Konstantinos Kourtesiotis

Personal information
- Full name: Konstantinos Kourtesiotis
- Date of birth: 5 June 1984 (age 42)
- Place of birth: Karditsa, Greece
- Height: 1.83 m (6 ft 0 in)
- Position: Left-back

Youth career
- 2003: Anagennisi Karditsa

Senior career*
- Years: Team / Apps / (Gls)
- 2004–2007: Anagennisi Karditsa / 42 / (3)
- 2007–2008: Ilisiakos / 11 / (0)
- 2008–2011: Anagennisi Karditsa / 78 / (0)
- 2011–2013: Platanias / 45 / (0)
- 2013–2014: Tyrnavos 2005 / 20 / (3)
- 2014–2015: AEL / 8 / (0)
- 2016: Kissamikos / 13 / (0)
- 2016–2017: Doxa Drama / 0 / (0)
- 2017–2021: Apollon Larissa / 71 / (1)

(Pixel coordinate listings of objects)

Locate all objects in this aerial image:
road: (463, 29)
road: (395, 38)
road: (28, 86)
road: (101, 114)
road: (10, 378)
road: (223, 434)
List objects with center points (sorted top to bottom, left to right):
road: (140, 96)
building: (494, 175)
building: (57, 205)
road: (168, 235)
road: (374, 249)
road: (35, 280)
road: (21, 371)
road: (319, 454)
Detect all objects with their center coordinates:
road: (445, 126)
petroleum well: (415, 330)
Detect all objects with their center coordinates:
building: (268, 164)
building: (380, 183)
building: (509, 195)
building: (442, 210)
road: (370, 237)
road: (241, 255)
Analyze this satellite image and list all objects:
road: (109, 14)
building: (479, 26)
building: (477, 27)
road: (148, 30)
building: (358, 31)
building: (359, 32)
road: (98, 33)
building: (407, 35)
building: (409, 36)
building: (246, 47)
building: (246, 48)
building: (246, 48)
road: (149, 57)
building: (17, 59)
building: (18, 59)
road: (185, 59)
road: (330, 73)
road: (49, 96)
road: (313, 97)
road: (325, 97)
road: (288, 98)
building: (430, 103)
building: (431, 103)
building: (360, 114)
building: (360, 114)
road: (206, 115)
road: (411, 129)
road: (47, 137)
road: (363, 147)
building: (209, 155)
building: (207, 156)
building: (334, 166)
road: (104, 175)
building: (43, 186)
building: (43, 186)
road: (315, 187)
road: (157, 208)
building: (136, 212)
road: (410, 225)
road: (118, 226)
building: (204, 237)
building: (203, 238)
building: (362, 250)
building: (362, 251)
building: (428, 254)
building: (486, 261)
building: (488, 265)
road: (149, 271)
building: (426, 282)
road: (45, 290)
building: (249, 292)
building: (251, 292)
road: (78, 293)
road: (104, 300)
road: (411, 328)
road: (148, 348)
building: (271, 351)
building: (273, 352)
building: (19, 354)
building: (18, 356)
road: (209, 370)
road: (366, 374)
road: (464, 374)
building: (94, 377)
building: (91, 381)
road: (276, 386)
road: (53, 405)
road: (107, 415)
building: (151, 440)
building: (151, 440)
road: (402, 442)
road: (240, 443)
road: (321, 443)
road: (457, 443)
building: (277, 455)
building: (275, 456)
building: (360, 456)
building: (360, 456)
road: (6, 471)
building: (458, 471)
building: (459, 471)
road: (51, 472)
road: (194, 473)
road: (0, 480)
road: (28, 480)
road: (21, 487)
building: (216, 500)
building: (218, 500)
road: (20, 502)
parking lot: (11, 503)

REQUIRED TASKS.
- a) In the Konstantinos Kourtesiotis profile, write out the part beginning at the words "Youth career" and stopping after "Platanias / 45 / (0)", switching "Platanias" to "Chania".
- b) According to the Kourtesiotis profile, how many appearances did he make for Apollon Larissa?
- c) Extend the Konstantinos Kourtesiotis profile past its final line.

TASK ANSWERS.
- a)
Youth career
- 2003: Anagennisi Karditsa

Senior career*
- Years: Team / Apps / (Gls)
- 2004–2007: Anagennisi Karditsa / 42 / (3)
- 2007–2008: Ilisiakos / 11 / (0)
- 2008–2011: Anagennisi Karditsa / 78 / (0)
- 2011–2013: Chania / 45 / (0)

- b) 71

- c)
- 2021: Atromitos Palamas
- 2021–2022: Falaniakos
- 2022–2024: Achilleas Farsala

= Konstantinos Kourtesiotis =

Greek footballer

Konstantinos Kourtesiotis (Κωνσταντίνος Κουρτεσιώτης; born 5 June 1984) is a Greek former professional footballer who played as a left-back.

==Career==
Kourtesiotis was born in Karditsa, and has previously played for his hometown team Anagennisi. He has also played for Ilisiakos, Tyrnavos 2005, and for the Cretan Super League club Platanias. He signed for AEL on 17 July 2014.